Le succès de la R5 E-Tech, qui vient de dépasser les 100 000 exemplaires en quinze mois et contraint l’usine de Douai à faire travailler une équipe de nuit, ne doit pas seulement être salué comme une prouesse commerciale. Le raz-de-marée des petites voitures jaunes, vertes ou bleu-marine – Renault finira bien par en proposer une en orange, la teinte du lancement en 1972 – suggère qu’un modèle bien de chez nous peut enfin tenir son rang dans le Hall of Fame du néo-rétro. Les MINI et Fiat 500 ne sont pas les seules à avoir trouvé la recette du modernisme nostalgique.

Après la R5 et la Twingo, reste-t-il des icônes françaises à réincarner ?

La bonne fortune de la R5 new-look est revigorante. Pour une marque française, faire vibrer la corde sensible du « rétro-futurisme » comme on dit chez Renault n’allait pas de soi. D’abord parce que peu de modèles issus de l’Hexagone ont acquis une aura capable d’imprégner la mémoire collective hors de nos frontières. Ensuite parce que les constructeurs sont longtemps restés persuadés qu’un nouveau modèle devait chasser l’autre. C’est ainsi que la 205 fut remplacée non par une nouvelle 205 mais par une 206 alors que la Golf restait la Golf.

Il faut donc se réjouir que Renault soit parvenu à exporter hors de France la moitié de ses R5 E-Tech. Certes, il n’est pas sûr que tous les acheteurs étrangers auront eu en tête la version de 1972 mais au moins ont-ils été sensibles au charme ouvertement seventies de la voiture et au supplément d’âme que procure cette filiation. Avec la Twingo électrique dont on chante déjà la réussite la filiation historique sera encore plus évidente. En revanche, l’opération « madeleine de Proust » ne paraît pas trop fonctionner avec la R4 E-Tech, trop éloignée de la 4L originelle – un véhicule utilitaro-familial au grand cœur – pour que se noue spontanément une relation de complicité avec le grand public.

Compte tenu de la R5-mania, on peut se demander sur quels autres modèles de son histoire Renault pourrait capitaliser pour réitérer ce succès.

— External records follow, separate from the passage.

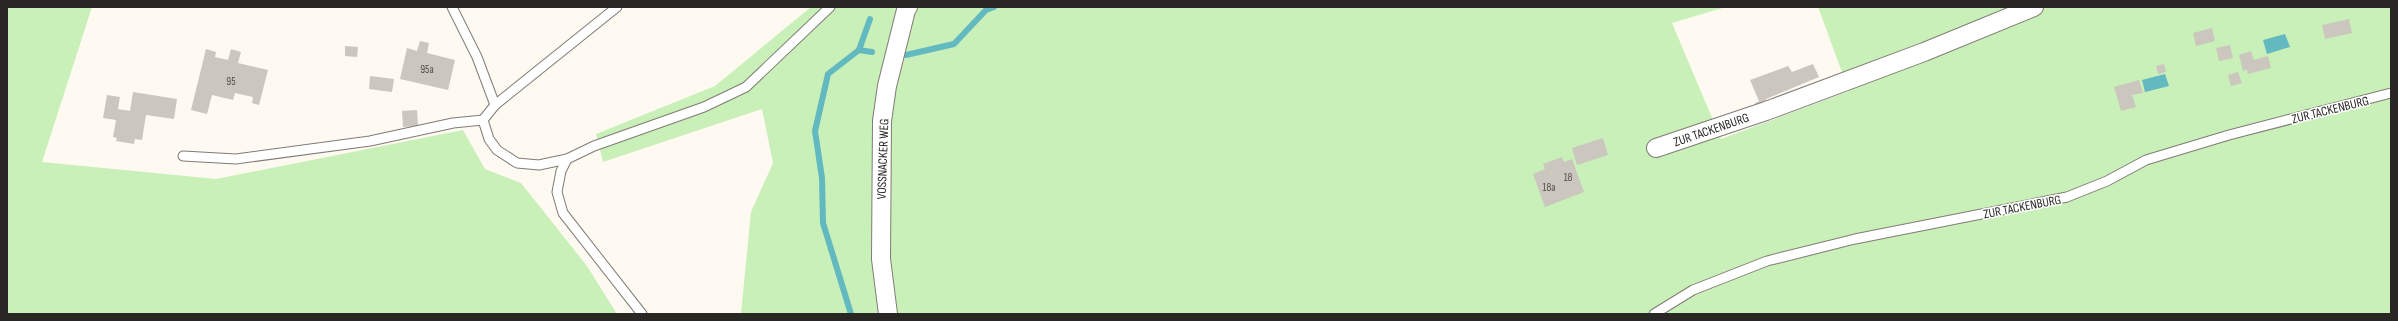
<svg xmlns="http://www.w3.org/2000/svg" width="2398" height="321" viewBox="0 0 2398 321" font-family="'Sofia Sans Condensed',sans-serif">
  <rect width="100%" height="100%" fill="#fef9f1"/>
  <!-- green -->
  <g fill="#c9f0b9">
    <path d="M7,7H92L42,162L216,179L463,130L485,169L521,183L587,266L617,314H7Z"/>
    <path d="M811,7H1726L1672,23L1721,139L1849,91L1818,7H2391V314H741L751,212L773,163L762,109L603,162L596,134L715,86Z"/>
  </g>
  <!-- water -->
  <g fill="#62b9bf">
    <path d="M2285,34L2290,47L2267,54L2263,40Z"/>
    <path d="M2165,74L2169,86L2145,92L2142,80Z"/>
  </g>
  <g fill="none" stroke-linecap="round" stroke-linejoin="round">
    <!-- stream -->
    <g stroke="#62b9bf" stroke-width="6">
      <path d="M859,50L872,52"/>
      <path d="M906,55L954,44L986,10L994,7"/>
      <path d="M851,314L823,223L822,178L815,131L828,74L859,50L870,19"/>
    </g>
  </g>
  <!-- building -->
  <g fill="#cbc6be">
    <path d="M2349,19L2352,33L2325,39L2322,25Z"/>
    <path d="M2212,28L2215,41L2196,46L2193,33Z"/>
    <path d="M420,41L429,43L427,53L455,60L448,90L400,79L407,48L417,51Z"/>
    <path d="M2230,45L2233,58L2219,61L2216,48Z"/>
    <path d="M345,46L358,47L357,57L345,56Z"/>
    <path d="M206,49L216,52L215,57L228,60L231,49L241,52L238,63L268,70L259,105L252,103L253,97L235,93L233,100L212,95L207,114L191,110Z"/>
    <path d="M2251,51L2254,60L2268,56L2271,68L2248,74L2247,70L2243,71L2239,55Z"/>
    <path d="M1813,64L1819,77L1766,99L1768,102L1756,107L1755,103L1759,101L1750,80L1788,66L1792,72Z"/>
    <path d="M2164,64L2166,72L2158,74L2156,66Z"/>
    <path d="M2238,72L2242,83L2231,86L2228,75Z"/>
    <path d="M370,76L394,79L392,92L369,89Z"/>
    <path d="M2139,80L2143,93L2132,95L2136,107L2121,111L2114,87Z"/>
    <path d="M133,92L177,99L174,119L146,115L142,140L135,139L134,144L116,141L117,138L113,137L116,120L103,118L107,95L120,97L118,109L130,111Z"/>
    <path d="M417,110L418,126L403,127L402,111Z"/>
    <path d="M1603,138L1608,155L1577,165L1572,148Z"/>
    <path d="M1562,157L1564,162L1572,159L1584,192L1545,207L1533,174L1545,169L1543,164Z"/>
  </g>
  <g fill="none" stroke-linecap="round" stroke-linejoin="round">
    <defs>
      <g id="lane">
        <path d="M452,7L477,57L495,105"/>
        <path d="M617,7L495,105L483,120L489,139L497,150L517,163L539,165L567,159L594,146L704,107L746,87L830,7"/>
        <path d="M183,156L236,159L370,141L453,123L483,120"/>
        <path d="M567,159L561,171L557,192L563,213L642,314"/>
        <path d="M1654,314L1693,290L1767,261L1855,239L2067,197L2107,181L2146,160L2229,135L2391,93"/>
      </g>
      <g id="street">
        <path d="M1656,148L1766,111L1924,52L2034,7"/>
        <path d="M888,314L881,259L882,121L887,86L906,10L908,7"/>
      </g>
    </defs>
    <!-- lane casing -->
    <use href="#lane" stroke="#807b74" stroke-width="11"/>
    <!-- street casing -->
    <use href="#street" stroke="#807b74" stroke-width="20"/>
    <!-- lane -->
    <use href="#lane" stroke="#fff" stroke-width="9"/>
    <!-- street -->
    <use href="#street" stroke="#fff" stroke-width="18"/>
  </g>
  <g text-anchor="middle" stroke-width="3" stroke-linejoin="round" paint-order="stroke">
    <!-- number labels -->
    <g font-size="11" fill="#524f4a">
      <text x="427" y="73">95a</text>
      <text x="231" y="85">95</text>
      <text x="1568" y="181">18</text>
      <text x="1549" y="191">18a</text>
    </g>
    <!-- street labels -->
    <g font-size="13" fill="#292724" stroke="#fff">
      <text transform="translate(2330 109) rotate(-14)" y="5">ZUR TACKENBURG</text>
      <text transform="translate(1711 129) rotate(-19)" y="5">ZUR TACKENBURG</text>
      <text transform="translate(882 159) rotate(-88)" y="5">VOSSNACKER WEG</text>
      <text transform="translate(2022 206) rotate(-11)" y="5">ZUR TACKENBURG</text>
    </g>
  </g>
  <!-- border -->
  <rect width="2398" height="321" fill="none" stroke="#292724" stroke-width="16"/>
</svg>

Les dirigeants de la marque assurent ne nourrir aucun nouveau projet. Le catalogue, en effet, semble épuisé. Ce ne sont pas les R12 et R14 qui vont alimenter la métempsycose (la réincarnation, si l’on préfère) en version bagnole et la confrérie des amateurs de kitsch automobile réclame en vain une héritière pour la Fuego.

Du côté des autres marques françaises, le vivier pourrait sembler prometteur mais, là non plus, rien ne semble poindre à l’horizon. Peugeot a obstinément refusé d’envisager une suite au concept e-Legend de 2018. Ce coupé 504 revisité déboulerait il est vrai sur un segment désormais porté disparu. Sans parler de la situation financière de Stellantis.

Chez Citroën, en revanche, il y a du potentiel. La 2CV et la DS sont de vrais monuments de l’histoire automobile mais jusqu’à présent elles ont alimenté les fantasmes à défaut de donner du grain à moudre aux bureaux d’études. Serpent de mer, la 2CV du XXI ème siècle produit un buzz récurrent. Ces derniers temps, il était question de mettre à profit l’éventuelle création d’une catégorie de e-Cars, sorte de kei-cars à l’européenne en version électrique, pour redonner vie à la Deuche.

Xavier Chardon, le nouveau patron de Citroën, a tenu à calmer les esprits. « Ce ne serait pas un revival. Ce qui m’intéresse, c’est le cahier des charges » a-t-il tenu à préciser. Pendant ce temps, le carrossier italien Caselani s’amuse dans la joie et la bonne humeur à produire de charmantes fourgonnettes revisitées en Type H. Ou à transformer, tout comme Fiat avec la Topolino, la triste AMI en une pétillante voiture sans permis néo-rétro. Reste la DS qui a donné son nom à une marque à part entière… qui s’est jusqu’à présent scrupuleusement gardée d’adresser la moindre allusion esthétique, fut-elle subliminale, à la glorieuse ancêtre.

Le retard à l’allumage voire circonspection des marques françaises lorsqu’il s’agit de réinterpréter leur héritage reflète une difficulté à intégrer sa propre histoire dans la définition de ses modèles. En France, on appelle souvent néo-rétro ce qui, en Allemagne ou en Italie, apparaît comme le prolongement d’une tradition. Au fond, est-ce si grave ? L’évocation du passé nous parle mais le rôle d’un constructeur c’est, aussi, d’inventer une modernité automobile – si possible engageante.